Ab Mitte September finden in Berlin einige Veranstaltungen statt, die antirassistische Perspektiven mit Kunst und Kultur verbinden. Nach wie vor ist die hiesige Kunst- und Kulturlandschaft westlich, eurozentrisch und weiß(deutsch) geprägt und strukturiert, insofern verstehe ich die nachfolgend aufgelisteten Events auch als Widerstand und Intervention in diesen Normalzustand, ganz gleich, ob die Veranstaltungen diesen vordergründig zum Thema machen oder nicht.
Wenn es Veranstaltungen in eurer Umgebung mit ähnlichen Schwerpunkten oder Perspektiven gibt, dann postet sie doch in die Kommentare und ich ergänze die Übersicht von Zeit zu Zeit!
Frauenkreise Berlin: Kunst als Ort der Selbstermächtigung und des Widerstands. Perspektiven Schwarzer Frauen*, Frauen* of Color und Frauen* mit Migrationsgeschichte
Veranstaltungsreihe vom 11.9. bis 4.12.2014. Der Verein schreibt über die Reihe: „Welche Rolle spielen Kunst und künstlerisches Schaffen innerhalb von Prozessen der Identitätsverhandlungen und des Empowerments?
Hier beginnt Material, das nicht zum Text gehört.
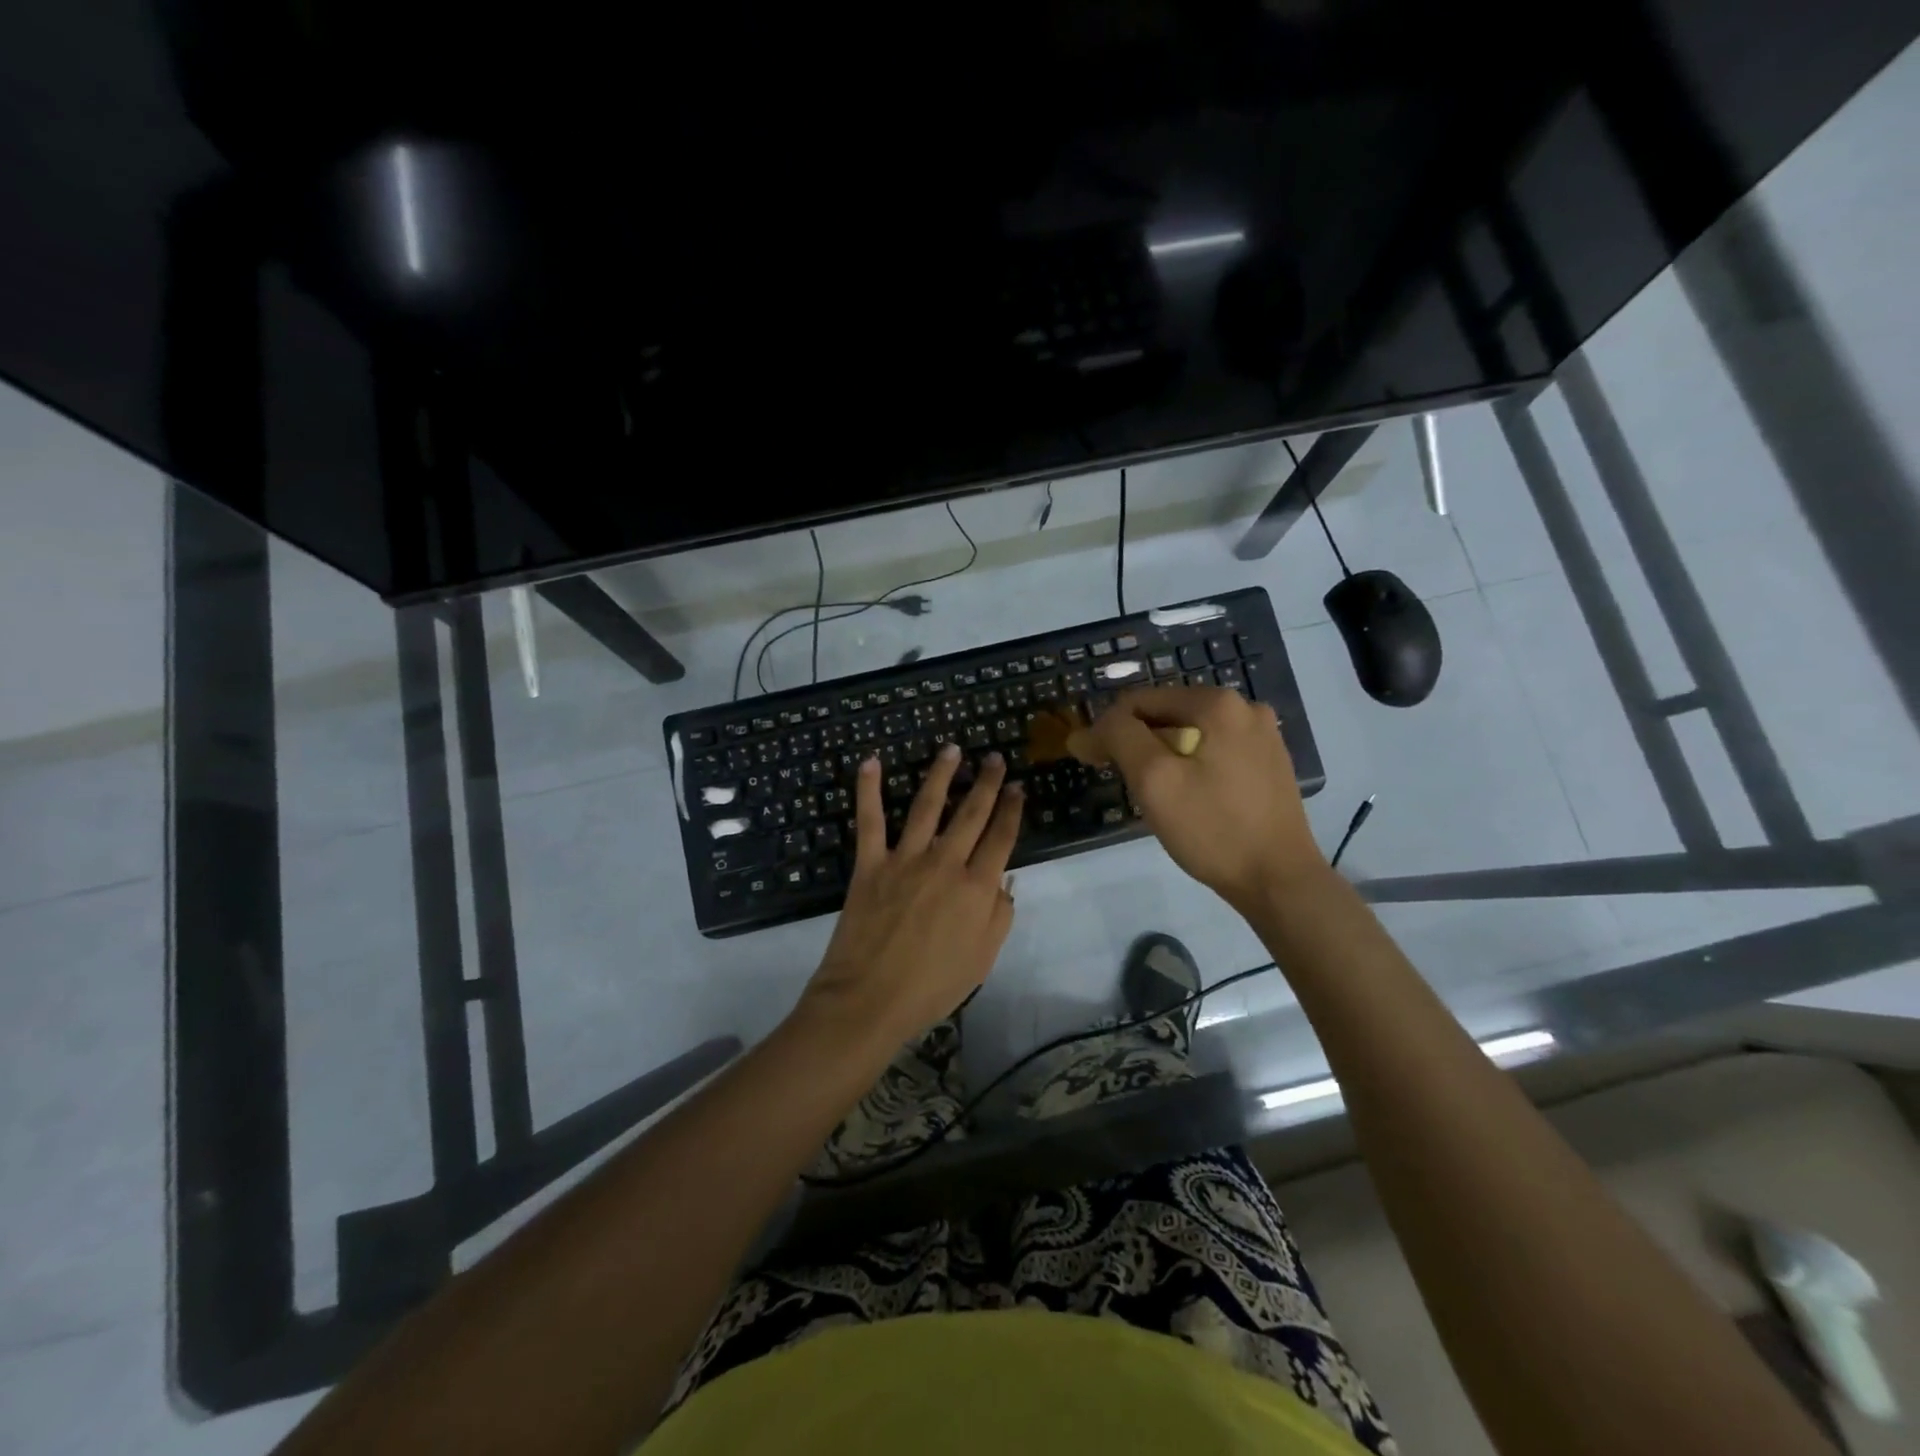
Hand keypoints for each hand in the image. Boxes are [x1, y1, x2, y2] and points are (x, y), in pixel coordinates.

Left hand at [801, 744, 1022, 1046]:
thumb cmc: (932, 987)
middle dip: (987, 782)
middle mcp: (945, 863)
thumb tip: (1004, 882)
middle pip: (972, 813)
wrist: (870, 999)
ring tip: (952, 749)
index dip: (1012, 809)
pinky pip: (870, 820)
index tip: (1018, 787)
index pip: (1001, 838)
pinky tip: (871, 762)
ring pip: (928, 805)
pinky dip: (869, 789)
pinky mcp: (871, 863)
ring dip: (942, 773)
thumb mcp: (983, 960)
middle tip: (994, 757)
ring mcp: (906, 859)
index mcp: (977, 888)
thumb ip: (999, 916)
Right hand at [1085, 685, 1322, 911]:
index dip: (1107, 728)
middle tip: (1119, 780)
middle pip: (1168, 714)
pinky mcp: (1269, 762)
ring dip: (1162, 755)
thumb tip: (1089, 729)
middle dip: (1136, 742)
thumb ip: (1119, 739)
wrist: (1279, 880)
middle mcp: (1245, 708)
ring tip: (1150, 793)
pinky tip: (1186, 797)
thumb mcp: (1154, 780)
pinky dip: (1190, 765)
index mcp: (1217, 703)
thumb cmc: (1212, 829)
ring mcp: (1262, 735)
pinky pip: (1214, 751)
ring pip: (1191, 734)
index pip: (1140, 701)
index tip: (1088, 760)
Wie kann die Produktion und Darstellung von Kunst eingesetzt werden, um auf gesellschaftliche Dominanz- und Machtverhältnisse aufmerksam zu machen, auf diese Einfluss zu nehmen und als widerständiges Mittel fungieren, um ihnen entgegen zu wirken? In wie weit kann durch Kunst Solidarität hergestellt und Differenzen überwunden werden, und welche Bedeutung haben Kunst und ‚Kultur‘ für aktuelle politische Widerstandsbewegungen?“
Zur Eröffnung der Reihe wird am Donnerstag die Dokumentation „A litany for survival“ gezeigt, die das Leben und Schaffen der Dichterin und Aktivistin Audre Lorde nachzeichnet. Vorgestellt den gesamten Herbst über Arbeiten, Aktivitäten und Performances von Alisa Anh Kotmair, dem JugendtheaterBüroBerlin und dem Bündnis kritischer Kulturpraktiker*innen, Moona Moon, Azadê, Sarah Mouwani und Bahati, Oxana Chi und Layla Zami und Branwen Okpako.
Das gesamte Programm findet ihr hier zum Download oder auf der Webseite von Frauenkreise
Ballhaus Naunynstrasse: Rassismus im Kulturbetrieb
Am 18. September beschäftigt sich das Ballhaus mit den Herausforderungen und Perspektiven für ein diskriminierungsfreies Theater: Aus dem Ankündigungstext: „Kultur wird meist als rassismusfreie Zone gedacht – besonders im Land der Denkerinnen und Dichter. Dabei reicht schon der Blick auf das deutsche Gegenwartstheater, um die Widersprüche in diesem Selbstbild zu sehen. […] In den letzten Jahren haben postmigrantische KulturarbeiterInnen und AktivistInnen of Color unhinterfragte institutionelle Arbeitsweisen und künstlerische Konventionen aus rassismuskritischen Perspektiven problematisiert. Trotzdem hat sich an den Strukturen bisher wenig geändert.“ Was zu ändern wäre und wie das passieren kann, darüber diskutieren am 18. September u.a. Sandrine Micossé-Aikins, Kien Nghi Ha, Azadeh Sharifi
Sophiensaele: Simone Dede Ayivi – Performing back
Simone Dede Ayivi ist Theaterarbeiterin in den Feldern Regie, Dramaturgie und Performance. Letztes Jahr veröffentlichte sie im Tagesspiegel und auf der Mädchenmannschaft einen Text zur Debatte um rassistische Begriffe in Kinderbüchern. Mit ihrer aktuellen Produktion „Performing Back“ widmet sich Ayivi Fragen von Erinnerung und begibt sich dabei auf eine Expedition in die Kolonialgeschichte – auch die der eigenen Familie. Vom 19.-22. September jeweils um 21 Uhr in den Berliner Sophiensaelen.
Frauenzentrum Schokofabrik: Lesung „Amon – Mein Großvater hätte mich erschossen“
Jennifer Teege erfährt mit Ende 30, dass ihr Großvater Amon Göth war – SS-Offizier und Kommandant im Konzentrationslager Płaszów bei Krakau und verantwortlich für die Ermordung von mindestens 10.000 Menschen. Davor lebte und studierte sie viele Jahre in Israel. In ihrer Biografie verarbeitet Teege ihre Familiengeschichte. Lesung und anschließendes Gespräch finden am 19.9. um 19 Uhr statt. Die Autorin liest nicht nur in Berlin, sondern auch in anderen Städten.